━━━ Supplied text ━━━
Research Lab of Cory Teuscher, Ph.D.

Overview

Areas of interest: genetics, immunobiology, microbial pathogenesis, immunogenetics, infectious/autoimmune diseases.

The major focus of the research effort in my laboratory is the identification and characterization of non-classical immune response genes controlling susceptibility and resistance to immunopathologically mediated diseases. These include murine models of both infectious and autoimmune disease. The overall strategy is to use forward genetics to identify genes of interest. With respect to infectious diseases, we have mapped loci that control the quantitative variation in a number of the component phenotypes seen in murine Lyme disease. Similarly, we have identified quantitative trait loci (QTL) which govern phenotypic variation in a number of traits associated with Theiler’s murine encephalomyelitis induced demyelination, an infectious disease model for multiple sclerosis (MS). The autoimmune disease models that we study are experimental allergic encephalomyelitis (EAE), experimental allergic orchitis (EAO), and day three thymectomy induced autoimmune ovarian dysgenesis (AOD). For each of these models we have identified a large number of QTL many of which co-localize with genetic regions implicated in other autoimmune and infectious diseases. This lead us to hypothesize that there may be both common and disease-specific loci that regulate susceptibility to immunopathologically mediated phenotypes, i.e., share immunopathology disease gene hypothesis. This was proven true for Bphs, an autoimmune disease susceptibility gene implicated in both EAE and EAO and susceptibility to B. pertussis toxin, when all three genes were identified as histamine H1 receptor. Similarly, we showed that a 2538 G-->A missense mutation in tyrosine-2 (Tyk2) controlling opposing differential susceptibility to Toxoplasma gondii and autoimmune arthritis is also a susceptibility gene in EAE whose effect is environmentally sensitive. Importantly, TYK2 has been identified as a susceptibility gene in GWAS studies for multiple sclerosis and systemic lupus erythematosis making Tyk2/TYK2 a shared immunopathology gene in both human autoimmune disease and their animals models. Studies are currently underway to delineate the mechanism whereby Hrh1 and Tyk2/TYK2 alleles function in disease pathogenesis.
━━━ Recorded information ━━━
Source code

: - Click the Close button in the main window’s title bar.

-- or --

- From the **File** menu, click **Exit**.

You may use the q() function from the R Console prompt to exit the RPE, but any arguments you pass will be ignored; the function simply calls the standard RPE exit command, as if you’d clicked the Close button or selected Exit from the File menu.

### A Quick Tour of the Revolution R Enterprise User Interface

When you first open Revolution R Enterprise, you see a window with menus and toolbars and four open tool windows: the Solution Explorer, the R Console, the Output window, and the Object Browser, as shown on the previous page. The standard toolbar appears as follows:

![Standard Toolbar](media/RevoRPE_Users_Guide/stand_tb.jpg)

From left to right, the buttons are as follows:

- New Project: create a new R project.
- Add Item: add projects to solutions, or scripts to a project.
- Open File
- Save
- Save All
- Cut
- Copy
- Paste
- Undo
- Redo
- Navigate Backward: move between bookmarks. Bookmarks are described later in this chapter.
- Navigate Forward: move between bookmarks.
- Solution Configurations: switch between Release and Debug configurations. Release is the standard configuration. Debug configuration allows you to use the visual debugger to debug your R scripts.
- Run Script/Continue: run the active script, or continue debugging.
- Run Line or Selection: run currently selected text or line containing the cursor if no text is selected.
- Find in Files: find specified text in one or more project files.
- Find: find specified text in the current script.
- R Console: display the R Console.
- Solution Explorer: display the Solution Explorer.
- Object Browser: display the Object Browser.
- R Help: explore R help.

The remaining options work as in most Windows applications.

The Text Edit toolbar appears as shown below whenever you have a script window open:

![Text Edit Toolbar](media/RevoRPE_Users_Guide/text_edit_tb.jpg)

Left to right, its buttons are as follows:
━━━
• **What the task requires**: Write the next part of the overview of Cory Teuscher's research laboratory, starting after its final sentence.

• **Result for this task**:
Lab Team
NameTitlePhoneInformation
Abbas Raza
Predoctoral Student(802) 656-2494 Email

 

Programs & Projects

A co-evolutionary genetic link between susceptibility to infectious and autoimmune disease has long been suspected. In the molecular arms race between pathogens and host defense genes, polymorphism in genes controlling antigen-specific molecular interactions are considered the quintessential examples of infectious disease gene alleles that contribute to autoimmune disease susceptibility. However, it has been estimated that approximately half of the host genetic variability contributing to infectious disease resistance is a function of genes encoding for non-antigen specific molecules. Thus, the identification of polymorphic, non-antigen dependent molecules controlling susceptibility to infectious agents, or their products, and autoimmune disease would provide considerable insight into the nature of such genes. With the advent of genome scanning technology and high resolution congenic mapping, a large number of infectious and autoimmune disease susceptibility loci have been mapped. Early on it became evident that several of these loci resided on the same chromosomes and colocalized within the same genetic intervals. We hypothesized that this phenomenon represented either single, shared disease susceptibility genes or members of gene complexes involved in multiple immunopathologically mediated phenotypes. This hypothesis has recently been validated when we identified Bphs, the locus controlling susceptibility to Bordetella pertussis induced hypersensitivity to histamine and autoimmune disease in mice, as the histamine H1 receptor. Mechanistically, Bphs/Hrh1 controls both the induction and effector phases of the disease process. Similar positional-candidate gene cloning approaches are underway to identify genes underlying previously mapped infectious and autoimmune disease QTL in the mouse.